Deep learning EPI-TIRF cross-modality enables background subtraction and axial super-resolution for widefield fluorescence microscopy
Qiushi Li, Celi Lou, Yanfang Cheng, Bilang Gong, Xinlin Chen, Hao Chen, Baowan Li, Jieli Wang, Yulin Wang, Sipeng Yang, Yunqing Tang, Luru Dai
TL;DR
The paper tackles the fundamental limitation of wide-field fluorescence microscopy caused by out-of-focus background and low axial resolution. It presents ET2dNet, a physics-informed, cross-modality deep network that infers TIRF-like background subtraction and axial super-resolution from a single wide-field image using paired EPI-TIRF data and PSF-based self-supervision, with strong generalization across objectives. It further extends to ET3dNet, a 3D reconstruction network trained via knowledge distillation to produce artifact-reduced volumetric images from limited z-stacks, enabling fast, hardware-free axial imaging. Together, these methods provide a practical, adaptable tool for live-cell and histopathology applications, reducing hardware costs while delivering near-TIRF quality in both 2D and 3D reconstructions.
Abstract
The resolving ability of wide-field fluorescence microscopy is fundamentally limited by out-of-focus background owing to its low axial resolution, particularly for densely labeled biological samples.
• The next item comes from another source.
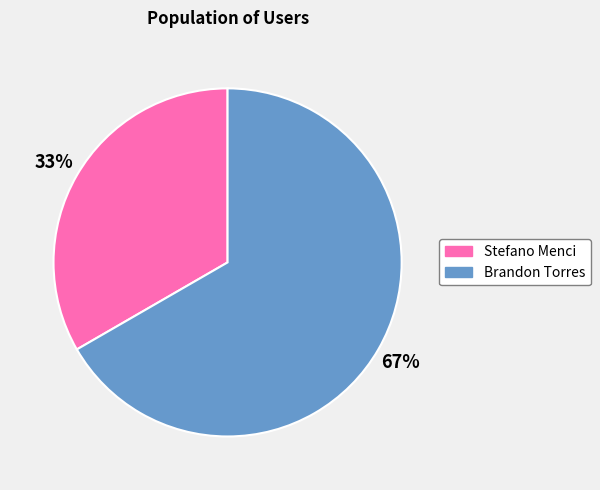

To the nearest percent, what portion does Brandon Torres represent?

67%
To address this, we developed ET2dNet, a deep learning-based EPI-TIRF cross-modality network that achieves TIRF-comparable background subtraction and axial super-resolution from a single wide-field image without requiring hardware modifications. The model employs a physics-informed hybrid architecture, synergizing supervised learning with registered EPI-TIRF image pairs and self-supervised physical modeling via convolution with the point spread function. This framework ensures exceptional generalization across microscope objectives, enabling few-shot adaptation to new imaging setups. Rigorous validation on cellular and tissue samples confirms ET2dNet's superiority in background suppression and axial resolution enhancement, while maintaining compatibility with deconvolution techniques for lateral resolution improvement. Furthermore, by extending this paradigm through knowledge distillation, we developed ET3dNet, a dedicated three-dimensional reconstruction network that produces artifact-reduced volumetric results. ET3dNet effectively removes out-of-focus background signals even when the input image stack lacks the source of background. This framework makes axial super-resolution imaging more accessible by providing an easy-to-deploy algorithm that avoids additional hardware costs and complexity, showing great potential for live cell studies and clinical histopathology.